• **LISTED RECORDS**
------------------------------------------------------------------------

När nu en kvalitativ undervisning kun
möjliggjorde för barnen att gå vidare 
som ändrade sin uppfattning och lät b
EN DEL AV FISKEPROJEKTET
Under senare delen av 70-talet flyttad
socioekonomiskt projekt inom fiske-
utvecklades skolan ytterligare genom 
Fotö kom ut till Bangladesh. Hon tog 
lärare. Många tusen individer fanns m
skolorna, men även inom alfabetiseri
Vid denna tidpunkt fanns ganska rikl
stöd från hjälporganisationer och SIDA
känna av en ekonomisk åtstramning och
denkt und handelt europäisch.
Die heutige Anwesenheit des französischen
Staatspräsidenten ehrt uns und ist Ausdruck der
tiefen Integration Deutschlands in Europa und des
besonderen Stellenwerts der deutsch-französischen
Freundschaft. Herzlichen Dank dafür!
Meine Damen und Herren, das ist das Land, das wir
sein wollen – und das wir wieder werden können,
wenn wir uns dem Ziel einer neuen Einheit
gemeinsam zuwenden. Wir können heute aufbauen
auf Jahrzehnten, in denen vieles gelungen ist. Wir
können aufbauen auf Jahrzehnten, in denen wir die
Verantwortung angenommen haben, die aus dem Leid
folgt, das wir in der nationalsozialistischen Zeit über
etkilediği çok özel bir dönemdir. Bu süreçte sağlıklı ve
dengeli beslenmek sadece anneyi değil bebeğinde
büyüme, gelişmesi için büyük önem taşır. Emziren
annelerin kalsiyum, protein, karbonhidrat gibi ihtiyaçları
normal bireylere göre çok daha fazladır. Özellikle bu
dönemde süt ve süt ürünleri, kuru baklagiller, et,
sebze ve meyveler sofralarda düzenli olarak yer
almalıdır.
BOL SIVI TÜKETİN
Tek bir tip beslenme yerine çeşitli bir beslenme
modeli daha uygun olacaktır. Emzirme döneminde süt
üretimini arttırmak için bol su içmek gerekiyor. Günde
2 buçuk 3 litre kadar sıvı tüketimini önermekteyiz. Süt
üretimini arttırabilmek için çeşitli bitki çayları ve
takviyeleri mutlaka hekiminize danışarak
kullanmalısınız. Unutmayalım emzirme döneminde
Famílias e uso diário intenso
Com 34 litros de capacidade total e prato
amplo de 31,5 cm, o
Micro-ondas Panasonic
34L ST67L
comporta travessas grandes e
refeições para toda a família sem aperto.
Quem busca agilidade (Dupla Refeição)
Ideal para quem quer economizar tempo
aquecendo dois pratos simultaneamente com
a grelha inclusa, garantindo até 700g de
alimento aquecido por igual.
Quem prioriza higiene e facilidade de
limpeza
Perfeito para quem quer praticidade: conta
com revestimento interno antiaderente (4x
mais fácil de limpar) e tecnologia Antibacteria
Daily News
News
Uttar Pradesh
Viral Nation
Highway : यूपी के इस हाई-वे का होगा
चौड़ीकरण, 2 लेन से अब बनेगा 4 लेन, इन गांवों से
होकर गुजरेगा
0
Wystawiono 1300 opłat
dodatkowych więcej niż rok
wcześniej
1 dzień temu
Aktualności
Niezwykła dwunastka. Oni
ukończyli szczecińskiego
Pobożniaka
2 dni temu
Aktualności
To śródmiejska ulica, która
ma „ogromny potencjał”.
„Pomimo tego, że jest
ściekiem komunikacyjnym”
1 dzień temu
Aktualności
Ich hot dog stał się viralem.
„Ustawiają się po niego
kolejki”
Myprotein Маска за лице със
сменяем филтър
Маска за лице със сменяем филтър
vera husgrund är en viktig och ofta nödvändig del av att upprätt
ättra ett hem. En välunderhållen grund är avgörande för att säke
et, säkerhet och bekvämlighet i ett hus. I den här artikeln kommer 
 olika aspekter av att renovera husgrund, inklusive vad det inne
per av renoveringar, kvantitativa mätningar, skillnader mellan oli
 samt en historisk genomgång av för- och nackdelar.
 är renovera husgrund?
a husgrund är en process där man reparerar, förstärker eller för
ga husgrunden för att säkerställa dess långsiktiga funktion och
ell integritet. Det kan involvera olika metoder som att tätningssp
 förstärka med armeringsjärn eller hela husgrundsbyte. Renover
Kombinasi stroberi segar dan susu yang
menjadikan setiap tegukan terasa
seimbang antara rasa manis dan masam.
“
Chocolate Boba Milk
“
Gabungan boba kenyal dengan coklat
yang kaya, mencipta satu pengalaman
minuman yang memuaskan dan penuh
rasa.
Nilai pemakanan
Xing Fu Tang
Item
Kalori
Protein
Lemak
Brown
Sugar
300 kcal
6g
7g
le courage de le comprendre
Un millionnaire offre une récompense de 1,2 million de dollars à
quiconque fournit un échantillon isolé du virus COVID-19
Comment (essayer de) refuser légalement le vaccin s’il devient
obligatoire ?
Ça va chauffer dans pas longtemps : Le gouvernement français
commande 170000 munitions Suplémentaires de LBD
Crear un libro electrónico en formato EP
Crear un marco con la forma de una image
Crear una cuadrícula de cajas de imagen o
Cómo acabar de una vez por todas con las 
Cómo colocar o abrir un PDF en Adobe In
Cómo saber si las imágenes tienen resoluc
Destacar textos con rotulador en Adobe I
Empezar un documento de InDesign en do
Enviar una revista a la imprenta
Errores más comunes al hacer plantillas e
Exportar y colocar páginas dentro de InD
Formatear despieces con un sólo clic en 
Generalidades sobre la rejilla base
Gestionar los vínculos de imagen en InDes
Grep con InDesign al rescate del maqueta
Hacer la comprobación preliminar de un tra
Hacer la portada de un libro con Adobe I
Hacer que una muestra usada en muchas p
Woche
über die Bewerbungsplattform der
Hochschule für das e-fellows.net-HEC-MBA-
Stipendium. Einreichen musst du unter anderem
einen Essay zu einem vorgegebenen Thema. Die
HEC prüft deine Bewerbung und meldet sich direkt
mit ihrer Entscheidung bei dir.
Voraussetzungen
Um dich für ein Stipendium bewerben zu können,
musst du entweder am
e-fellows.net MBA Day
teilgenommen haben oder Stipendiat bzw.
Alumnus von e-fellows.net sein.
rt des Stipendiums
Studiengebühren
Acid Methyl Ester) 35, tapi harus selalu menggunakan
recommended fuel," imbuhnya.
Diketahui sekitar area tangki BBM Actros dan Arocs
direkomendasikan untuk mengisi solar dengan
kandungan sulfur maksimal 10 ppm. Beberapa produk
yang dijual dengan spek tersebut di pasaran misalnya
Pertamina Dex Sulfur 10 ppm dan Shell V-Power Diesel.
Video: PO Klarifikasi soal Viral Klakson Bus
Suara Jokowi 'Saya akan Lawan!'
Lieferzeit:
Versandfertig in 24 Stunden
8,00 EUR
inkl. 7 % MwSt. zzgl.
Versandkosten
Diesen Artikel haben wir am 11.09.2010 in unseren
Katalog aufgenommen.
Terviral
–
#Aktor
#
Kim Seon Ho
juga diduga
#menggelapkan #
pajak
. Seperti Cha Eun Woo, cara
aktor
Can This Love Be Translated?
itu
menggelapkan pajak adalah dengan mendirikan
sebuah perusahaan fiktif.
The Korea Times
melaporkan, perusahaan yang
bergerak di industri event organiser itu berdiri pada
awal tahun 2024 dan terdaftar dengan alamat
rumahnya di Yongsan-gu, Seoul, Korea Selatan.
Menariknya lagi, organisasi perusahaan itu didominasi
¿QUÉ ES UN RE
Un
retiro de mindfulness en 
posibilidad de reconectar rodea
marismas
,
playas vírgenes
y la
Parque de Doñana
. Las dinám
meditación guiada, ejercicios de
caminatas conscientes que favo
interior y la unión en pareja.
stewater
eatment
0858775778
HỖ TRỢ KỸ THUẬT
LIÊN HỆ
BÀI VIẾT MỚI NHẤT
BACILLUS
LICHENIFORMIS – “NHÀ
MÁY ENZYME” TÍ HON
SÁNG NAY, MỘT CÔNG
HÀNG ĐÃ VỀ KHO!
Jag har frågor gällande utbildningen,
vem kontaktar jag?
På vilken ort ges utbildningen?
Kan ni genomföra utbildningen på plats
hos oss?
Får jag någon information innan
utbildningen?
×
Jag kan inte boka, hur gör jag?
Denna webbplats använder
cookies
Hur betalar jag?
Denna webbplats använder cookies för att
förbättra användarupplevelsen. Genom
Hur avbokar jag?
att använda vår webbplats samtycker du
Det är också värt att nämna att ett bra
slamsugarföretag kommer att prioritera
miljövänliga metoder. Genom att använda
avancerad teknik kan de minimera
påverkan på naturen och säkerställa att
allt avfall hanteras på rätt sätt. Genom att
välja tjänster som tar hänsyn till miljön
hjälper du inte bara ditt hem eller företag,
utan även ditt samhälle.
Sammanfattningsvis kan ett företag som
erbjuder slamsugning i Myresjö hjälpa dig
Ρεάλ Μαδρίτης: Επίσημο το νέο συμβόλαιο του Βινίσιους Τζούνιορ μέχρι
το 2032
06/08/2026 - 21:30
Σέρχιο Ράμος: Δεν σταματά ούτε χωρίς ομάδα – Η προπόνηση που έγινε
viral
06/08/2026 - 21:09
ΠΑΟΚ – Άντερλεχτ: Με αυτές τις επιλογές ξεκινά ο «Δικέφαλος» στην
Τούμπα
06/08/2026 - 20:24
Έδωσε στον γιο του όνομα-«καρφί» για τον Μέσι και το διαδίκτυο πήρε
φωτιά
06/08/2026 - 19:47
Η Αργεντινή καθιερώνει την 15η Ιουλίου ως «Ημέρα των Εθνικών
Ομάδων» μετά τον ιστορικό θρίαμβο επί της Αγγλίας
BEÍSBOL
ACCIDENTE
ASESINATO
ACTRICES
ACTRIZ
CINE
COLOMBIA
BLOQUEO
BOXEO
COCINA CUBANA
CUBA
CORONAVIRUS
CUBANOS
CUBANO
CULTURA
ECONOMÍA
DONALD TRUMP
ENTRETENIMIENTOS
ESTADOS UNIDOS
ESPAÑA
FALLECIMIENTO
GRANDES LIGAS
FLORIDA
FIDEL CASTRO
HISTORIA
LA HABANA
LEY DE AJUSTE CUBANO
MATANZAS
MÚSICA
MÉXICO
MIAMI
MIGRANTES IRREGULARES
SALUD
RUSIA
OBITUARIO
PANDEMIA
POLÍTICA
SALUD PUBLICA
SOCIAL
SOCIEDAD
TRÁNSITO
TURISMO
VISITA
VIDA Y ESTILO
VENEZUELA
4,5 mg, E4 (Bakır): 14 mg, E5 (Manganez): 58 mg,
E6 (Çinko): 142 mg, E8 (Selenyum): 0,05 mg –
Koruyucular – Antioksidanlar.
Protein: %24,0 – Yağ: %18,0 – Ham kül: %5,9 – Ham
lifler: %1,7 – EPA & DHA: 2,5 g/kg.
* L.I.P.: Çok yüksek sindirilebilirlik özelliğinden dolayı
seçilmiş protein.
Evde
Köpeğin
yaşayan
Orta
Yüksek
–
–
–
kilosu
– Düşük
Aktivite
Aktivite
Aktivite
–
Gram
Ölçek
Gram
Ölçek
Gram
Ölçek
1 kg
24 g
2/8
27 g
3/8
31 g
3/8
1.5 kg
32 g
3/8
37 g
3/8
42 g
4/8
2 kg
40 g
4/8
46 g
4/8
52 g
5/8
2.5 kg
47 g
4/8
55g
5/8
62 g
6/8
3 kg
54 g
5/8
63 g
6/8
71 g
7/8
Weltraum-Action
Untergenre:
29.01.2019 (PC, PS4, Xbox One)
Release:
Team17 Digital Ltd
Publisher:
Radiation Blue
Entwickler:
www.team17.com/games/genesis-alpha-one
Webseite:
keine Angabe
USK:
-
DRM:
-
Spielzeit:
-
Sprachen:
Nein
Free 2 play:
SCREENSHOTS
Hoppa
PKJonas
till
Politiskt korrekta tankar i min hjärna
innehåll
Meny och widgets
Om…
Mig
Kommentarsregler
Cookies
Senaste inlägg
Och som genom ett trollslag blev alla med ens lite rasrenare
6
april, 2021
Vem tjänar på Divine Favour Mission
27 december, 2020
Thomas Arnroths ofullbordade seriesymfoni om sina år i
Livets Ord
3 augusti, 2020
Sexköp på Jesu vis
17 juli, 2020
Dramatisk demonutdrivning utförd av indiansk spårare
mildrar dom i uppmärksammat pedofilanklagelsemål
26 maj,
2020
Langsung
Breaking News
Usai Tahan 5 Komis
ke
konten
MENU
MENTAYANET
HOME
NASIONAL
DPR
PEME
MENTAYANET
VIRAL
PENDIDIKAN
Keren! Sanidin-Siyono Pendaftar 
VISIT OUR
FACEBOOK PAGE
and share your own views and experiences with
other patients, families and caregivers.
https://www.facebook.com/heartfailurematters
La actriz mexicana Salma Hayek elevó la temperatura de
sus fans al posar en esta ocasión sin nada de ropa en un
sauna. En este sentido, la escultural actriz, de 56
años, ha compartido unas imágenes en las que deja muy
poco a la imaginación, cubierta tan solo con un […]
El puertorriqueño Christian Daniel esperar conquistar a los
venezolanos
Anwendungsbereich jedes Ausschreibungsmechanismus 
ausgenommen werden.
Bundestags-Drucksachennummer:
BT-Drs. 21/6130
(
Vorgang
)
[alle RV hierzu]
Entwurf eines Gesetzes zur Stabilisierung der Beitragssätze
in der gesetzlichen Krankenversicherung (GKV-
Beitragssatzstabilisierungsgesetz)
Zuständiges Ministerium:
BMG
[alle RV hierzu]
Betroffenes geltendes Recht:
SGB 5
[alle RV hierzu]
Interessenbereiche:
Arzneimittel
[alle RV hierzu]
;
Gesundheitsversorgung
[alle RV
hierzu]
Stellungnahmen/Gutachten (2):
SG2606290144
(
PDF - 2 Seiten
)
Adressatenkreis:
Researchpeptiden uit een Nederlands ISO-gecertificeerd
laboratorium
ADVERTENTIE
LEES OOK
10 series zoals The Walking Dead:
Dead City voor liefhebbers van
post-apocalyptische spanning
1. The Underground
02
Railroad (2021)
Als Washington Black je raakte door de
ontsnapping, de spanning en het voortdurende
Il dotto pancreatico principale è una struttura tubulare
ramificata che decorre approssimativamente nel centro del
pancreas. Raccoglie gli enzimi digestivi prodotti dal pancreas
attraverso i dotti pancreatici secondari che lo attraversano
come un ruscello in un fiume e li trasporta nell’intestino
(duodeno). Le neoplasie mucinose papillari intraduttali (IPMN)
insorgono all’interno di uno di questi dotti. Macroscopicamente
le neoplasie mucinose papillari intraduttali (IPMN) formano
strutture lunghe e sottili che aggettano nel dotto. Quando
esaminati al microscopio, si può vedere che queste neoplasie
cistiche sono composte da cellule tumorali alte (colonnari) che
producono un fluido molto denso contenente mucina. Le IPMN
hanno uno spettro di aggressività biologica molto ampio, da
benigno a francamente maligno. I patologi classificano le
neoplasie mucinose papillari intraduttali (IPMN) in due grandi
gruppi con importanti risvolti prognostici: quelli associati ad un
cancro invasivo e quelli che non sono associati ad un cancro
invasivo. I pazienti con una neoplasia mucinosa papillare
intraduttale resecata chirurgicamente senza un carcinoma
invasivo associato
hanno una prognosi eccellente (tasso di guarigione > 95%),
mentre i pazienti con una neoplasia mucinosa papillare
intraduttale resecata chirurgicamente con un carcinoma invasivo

------------------------------------------------------------------------

• **EXERCISE AIM**
How many lines in the records contain the string "resecata"? Give the number by itself.

• **ANSWER FOR THIS EXERCISE**
2